ACTIVIDAD
Transcribe todos los ítems que siguen, reproduciendo cada línea tal cual aparece.

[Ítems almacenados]
====

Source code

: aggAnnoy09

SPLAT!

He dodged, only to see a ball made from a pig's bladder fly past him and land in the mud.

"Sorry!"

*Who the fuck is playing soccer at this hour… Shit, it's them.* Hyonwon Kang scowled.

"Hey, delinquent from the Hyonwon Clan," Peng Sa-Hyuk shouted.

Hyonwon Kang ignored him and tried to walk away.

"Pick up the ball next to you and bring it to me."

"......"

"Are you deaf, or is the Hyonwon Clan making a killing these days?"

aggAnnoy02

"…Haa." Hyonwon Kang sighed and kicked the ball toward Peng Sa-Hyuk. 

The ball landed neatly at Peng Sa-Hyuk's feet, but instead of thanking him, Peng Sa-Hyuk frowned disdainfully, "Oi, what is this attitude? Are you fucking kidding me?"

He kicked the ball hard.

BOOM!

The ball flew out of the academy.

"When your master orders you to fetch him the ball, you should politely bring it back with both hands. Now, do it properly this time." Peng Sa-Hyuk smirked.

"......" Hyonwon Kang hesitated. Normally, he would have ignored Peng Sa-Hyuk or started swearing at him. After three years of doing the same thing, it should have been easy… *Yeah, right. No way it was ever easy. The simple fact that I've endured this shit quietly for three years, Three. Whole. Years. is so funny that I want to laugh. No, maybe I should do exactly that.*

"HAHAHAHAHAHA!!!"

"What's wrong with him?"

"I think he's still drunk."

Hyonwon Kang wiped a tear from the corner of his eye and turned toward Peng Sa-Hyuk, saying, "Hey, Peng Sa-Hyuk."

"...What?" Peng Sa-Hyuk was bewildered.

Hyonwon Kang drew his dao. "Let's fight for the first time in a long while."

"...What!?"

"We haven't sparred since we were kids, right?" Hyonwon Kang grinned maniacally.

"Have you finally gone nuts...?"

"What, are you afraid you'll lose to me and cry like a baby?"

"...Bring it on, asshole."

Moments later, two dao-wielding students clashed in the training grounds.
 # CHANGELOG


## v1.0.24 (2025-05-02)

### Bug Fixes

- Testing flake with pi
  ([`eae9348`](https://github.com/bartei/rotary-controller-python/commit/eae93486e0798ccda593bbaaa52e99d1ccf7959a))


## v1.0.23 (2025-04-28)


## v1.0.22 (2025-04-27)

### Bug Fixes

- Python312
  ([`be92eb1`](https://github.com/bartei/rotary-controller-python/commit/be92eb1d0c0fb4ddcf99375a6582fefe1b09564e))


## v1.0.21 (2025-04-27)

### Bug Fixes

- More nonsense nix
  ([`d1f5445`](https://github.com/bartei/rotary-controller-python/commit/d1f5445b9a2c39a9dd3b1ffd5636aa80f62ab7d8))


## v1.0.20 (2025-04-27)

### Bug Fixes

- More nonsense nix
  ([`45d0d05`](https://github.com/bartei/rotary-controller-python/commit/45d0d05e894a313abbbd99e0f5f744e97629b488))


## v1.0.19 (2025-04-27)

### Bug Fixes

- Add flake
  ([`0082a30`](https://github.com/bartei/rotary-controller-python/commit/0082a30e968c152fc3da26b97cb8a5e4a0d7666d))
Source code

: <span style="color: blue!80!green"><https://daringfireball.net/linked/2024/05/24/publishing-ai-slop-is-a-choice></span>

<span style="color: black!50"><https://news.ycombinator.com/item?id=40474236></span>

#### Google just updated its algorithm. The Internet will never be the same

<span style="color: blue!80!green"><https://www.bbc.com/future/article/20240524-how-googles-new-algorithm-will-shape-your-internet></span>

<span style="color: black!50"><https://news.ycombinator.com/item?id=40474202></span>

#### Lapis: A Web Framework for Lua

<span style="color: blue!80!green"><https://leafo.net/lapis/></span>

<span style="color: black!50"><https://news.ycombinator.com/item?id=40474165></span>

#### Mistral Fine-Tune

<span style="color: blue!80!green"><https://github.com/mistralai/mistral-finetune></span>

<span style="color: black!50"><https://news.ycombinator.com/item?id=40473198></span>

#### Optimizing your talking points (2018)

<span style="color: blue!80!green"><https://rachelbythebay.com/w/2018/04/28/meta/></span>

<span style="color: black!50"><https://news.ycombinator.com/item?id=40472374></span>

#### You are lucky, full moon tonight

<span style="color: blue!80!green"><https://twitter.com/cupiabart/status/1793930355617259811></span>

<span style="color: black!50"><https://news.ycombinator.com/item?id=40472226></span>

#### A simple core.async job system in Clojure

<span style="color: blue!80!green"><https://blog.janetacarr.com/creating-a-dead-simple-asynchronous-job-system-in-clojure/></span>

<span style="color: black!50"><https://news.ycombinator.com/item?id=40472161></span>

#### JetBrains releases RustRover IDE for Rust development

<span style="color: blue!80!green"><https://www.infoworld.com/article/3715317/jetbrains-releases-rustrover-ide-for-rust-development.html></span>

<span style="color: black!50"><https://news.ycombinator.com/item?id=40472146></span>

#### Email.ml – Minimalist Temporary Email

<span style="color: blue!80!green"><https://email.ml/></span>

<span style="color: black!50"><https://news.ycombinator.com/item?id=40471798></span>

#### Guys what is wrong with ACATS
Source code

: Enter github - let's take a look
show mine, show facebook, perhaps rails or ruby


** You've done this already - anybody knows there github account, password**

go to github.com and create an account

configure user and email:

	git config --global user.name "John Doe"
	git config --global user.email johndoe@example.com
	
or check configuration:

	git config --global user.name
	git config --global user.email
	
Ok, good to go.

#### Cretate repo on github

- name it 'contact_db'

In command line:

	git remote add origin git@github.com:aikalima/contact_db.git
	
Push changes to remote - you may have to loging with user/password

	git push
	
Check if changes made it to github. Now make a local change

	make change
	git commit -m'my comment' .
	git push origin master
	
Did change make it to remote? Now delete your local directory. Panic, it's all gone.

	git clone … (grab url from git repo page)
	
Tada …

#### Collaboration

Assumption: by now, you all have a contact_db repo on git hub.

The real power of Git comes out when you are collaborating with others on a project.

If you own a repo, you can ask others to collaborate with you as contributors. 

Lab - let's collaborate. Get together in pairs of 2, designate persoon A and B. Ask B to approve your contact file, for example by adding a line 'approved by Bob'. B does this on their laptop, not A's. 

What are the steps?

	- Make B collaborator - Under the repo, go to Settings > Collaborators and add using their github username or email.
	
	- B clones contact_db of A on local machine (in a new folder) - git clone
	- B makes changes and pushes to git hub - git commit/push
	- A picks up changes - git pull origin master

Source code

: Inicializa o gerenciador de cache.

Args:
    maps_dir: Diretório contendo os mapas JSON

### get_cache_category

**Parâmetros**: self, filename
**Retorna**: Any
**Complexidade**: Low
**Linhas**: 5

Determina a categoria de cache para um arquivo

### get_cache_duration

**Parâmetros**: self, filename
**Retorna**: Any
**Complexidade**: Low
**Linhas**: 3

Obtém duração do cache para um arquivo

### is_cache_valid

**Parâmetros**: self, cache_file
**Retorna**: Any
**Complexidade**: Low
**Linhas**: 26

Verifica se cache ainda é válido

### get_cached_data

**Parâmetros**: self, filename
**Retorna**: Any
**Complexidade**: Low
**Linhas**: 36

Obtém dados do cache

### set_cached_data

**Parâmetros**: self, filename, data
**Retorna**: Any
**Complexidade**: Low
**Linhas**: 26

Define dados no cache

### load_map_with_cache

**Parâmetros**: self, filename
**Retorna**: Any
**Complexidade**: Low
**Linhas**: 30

====

RESULTADO DEL EJERCICIO
Source code

: aggAnnoy09

SPLAT!

He dodged, only to see a ball made from a pig's bladder fly past him and land in the mud.

"Sorry!"

*Who the fuck is playing soccer at this hour… Shit, it's them.* Hyonwon Kang scowled.

"Hey, delinquent from the Hyonwon Clan," Peng Sa-Hyuk shouted.

Hyonwon Kang ignored him and tried to walk away.

"Pick up the ball next to you and bring it to me."

"......"

"Are you deaf, or is the Hyonwon Clan making a killing these days?"

aggAnnoy02

"…Haa." Hyonwon Kang sighed and kicked the ball toward Peng Sa-Hyuk. 

The ball landed neatly at Peng Sa-Hyuk's feet, but instead of thanking him, Peng Sa-Hyuk frowned disdainfully, "Oi, what is this attitude? Are you fucking kidding me?"

He kicked the ball hard.

BOOM!

The ball flew out of the academy.

"When your master orders you to fetch him the ball, you should politely bring it back with both hands. Now, do it properly this time." Peng Sa-Hyuk smirked.

"......" Hyonwon Kang hesitated. Normally, he would have ignored Peng Sa-Hyuk or started swearing at him. After three years of doing the same thing, it should have been easy… *Yeah, right. No way it was ever easy. The simple fact that I've endured this shit quietly for three years, Three. Whole. Years. is so funny that I want to laugh. No, maybe I should do exactly that.*

"HAHAHAHAHAHA!!!"

"What's wrong with him?"

"I think he's still drunk."

Hyonwon Kang wiped a tear from the corner of his eye and turned toward Peng Sa-Hyuk, saying, "Hey, Peng Sa-Hyuk."

"...What?" Peng Sa-Hyuk was bewildered.

Hyonwon Kang drew his dao. "Let's fight for the first time in a long while."

"...What!?"

"We haven't sparred since we were kids, right?" Hyonwon Kang grinned maniacally.

"Have you finally gone nuts...?"

"What, are you afraid you'll lose to me and cry like a baby?"

"...Bring it on, asshole."

Moments later, two dao-wielding students clashed in the training grounds.
 # CHANGELOG


## v1.0.24 (2025-05-02)

### Bug Fixes

- Testing flake with pi
  ([`eae9348`](https://github.com/bartei/rotary-controller-python/commit/eae93486e0798ccda593bbaaa52e99d1ccf7959a))


## v1.0.23 (2025-04-28)


## v1.0.22 (2025-04-27)

### Bug Fixes

- Python312
  ([`be92eb1`](https://github.com/bartei/rotary-controller-python/commit/be92eb1d0c0fb4ddcf99375a6582fefe1b09564e))


## v1.0.21 (2025-04-27)

### Bug Fixes

- More nonsense nix
  ([`d1f5445`](https://github.com/bartei/rotary-controller-python/commit/d1f5445b9a2c39a9dd3b1ffd5636aa80f62ab7d8))


## v1.0.20 (2025-04-27)

### Bug Fixes

- More nonsense nix
  ([`45d0d05`](https://github.com/bartei/rotary-controller-python/commit/45d0d05e894a313abbbd99e0f5f744e97629b488))


## v1.0.19 (2025-04-27)

### Bug Fixes

- Add flake
  ([`0082a30`](https://github.com/bartei/rotary-controller-python/commit/0082a30e968c152fc3da26b97cb8a5e4a0d7666d))
Source code

: <span style="color: blue!80!green"><https://daringfireball.net/linked/2024/05/24/publishing-ai-slop-is-a-choice></span>

<span style="color: black!50"><https://news.ycombinator.com/item?id=40474236></span>

#### Google just updated its algorithm. The Internet will never be the same

<span style="color: blue!80!green"><https://www.bbc.com/future/article/20240524-how-googles-new-algorithm-will-shape-your-internet></span>

<span style="color: black!50"><https://news.ycombinator.com/item?id=40474202></span>

#### Lapis: A Web Framework for Lua

<span style="color: blue!80!green"><https://leafo.net/lapis/></span>

<span style="color: black!50"><https://news.ycombinator.com/item?id=40474165></span>

#### Mistral Fine-Tune

<span style="color: blue!80!green"><https://github.com/mistralai/mistral-finetune></span>

<span style="color: black!50"><https://news.ycombinator.com/item?id=40473198></span>

#### Optimizing your talking points (2018)

<span style="color: blue!80!green"><https://rachelbythebay.com/w/2018/04/28/meta/></span>

<span style="color: black!50"><https://news.ycombinator.com/item?id=40472374></span>

#### You are lucky, full moon tonight

<span style="color: blue!80!green"><https://twitter.com/cupiabart/status/1793930355617259811></span>

<span style="color: black!50"><https://news.ycombinator.com/item?id=40472226></span>

#### A simple core.async job system in Clojure

<span style="color: blue!80!green"><https://blog.janetacarr.com/creating-a-dead-simple-asynchronous-job-system-in-clojure/></span>

<span style="color: black!50"><https://news.ycombinator.com/item?id=40472161></span>

#### JetBrains releases RustRover IDE for Rust development

<span style="color: blue!80!green"><https://www.infoworld.com/article/3715317/jetbrains-releases-rustrover-ide-for-rust-development.html></span>

<span style="color: black!50"><https://news.ycombinator.com/item?id=40472146></span>

#### Email.ml – Minimalist Temporary Email

<span style="color: blue!80!green"><https://email.ml/></span>

<span style="color: black!50"><https://news.ycombinator.com/item?id=40471798></span>

#### Guys what is wrong with ACATS
Source code

: Enter github - let's take a look
show mine, show facebook, perhaps rails or ruby


** You've done this already - anybody knows there github account, password**

go to github.com and create an account

configure user and email:

	git config --global user.name "John Doe"
	git config --global user.email johndoe@example.com
	
or check configuration:

	git config --global user.name
	git config --global user.email
	
Ok, good to go.

#### Cretate repo on github

- name it 'contact_db'

In command line:

	git remote add origin git@github.com:aikalima/contact_db.git
	
Push changes to remote - you may have to loging with user/password

	git push
	
Check if changes made it to github. Now make a local change

	make change
	git commit -m'my comment' .
	git push origin master
	
Did change make it to remote? Now delete your local directory. Panic, it's all gone.

	git clone … (grab url from git repo page)
	
Tada …

#### Collaboration

Assumption: by now, you all have a contact_db repo on git hub.

The real power of Git comes out when you are collaborating with others on a project.

If you own a repo, you can ask others to collaborate with you as contributors. 

Lab - let's collaborate. Get together in pairs of 2, designate persoon A and B. Ask B to approve your contact file, for example by adding a line 'approved by Bob'. B does this on their laptop, not A's. 

What are the steps?

	- Make B collaborator - Under the repo, go to Settings > Collaborators and add using their github username or email.
	
	- B clones contact_db of A on local machine (in a new folder) - git clone
	- B makes changes and pushes to git hub - git commit/push
	- A picks up changes - git pull origin master

Source code

: Inicializa o gerenciador de cache.

Args:
    maps_dir: Diretório contendo os mapas JSON

### get_cache_category

**Parâmetros**: self, filename
**Retorna**: Any
**Complexidade**: Low
**Linhas**: 5

Determina a categoria de cache para um arquivo

### get_cache_duration

**Parâmetros**: self, filename
**Retorna**: Any
**Complexidade**: Low
**Linhas**: 3

Obtém duração do cache para um arquivo

### is_cache_valid

**Parâmetros**: self, cache_file
**Retorna**: Any
**Complexidade**: Low
**Linhas**: 26

Verifica se cache ainda é válido

### get_cached_data

**Parâmetros**: self, filename
**Retorna**: Any
**Complexidade**: Low
**Linhas**: 36

Obtém dados do cache

### set_cached_data

**Parâmetros**: self, filename, data
**Retorna**: Any
**Complexidade**: Low
**Linhas**: 26

Define dados no cache

### load_map_with_cache

**Parâmetros**: self, filename
**Retorna**: Any
**Complexidade**: Low
**Linhas**: 30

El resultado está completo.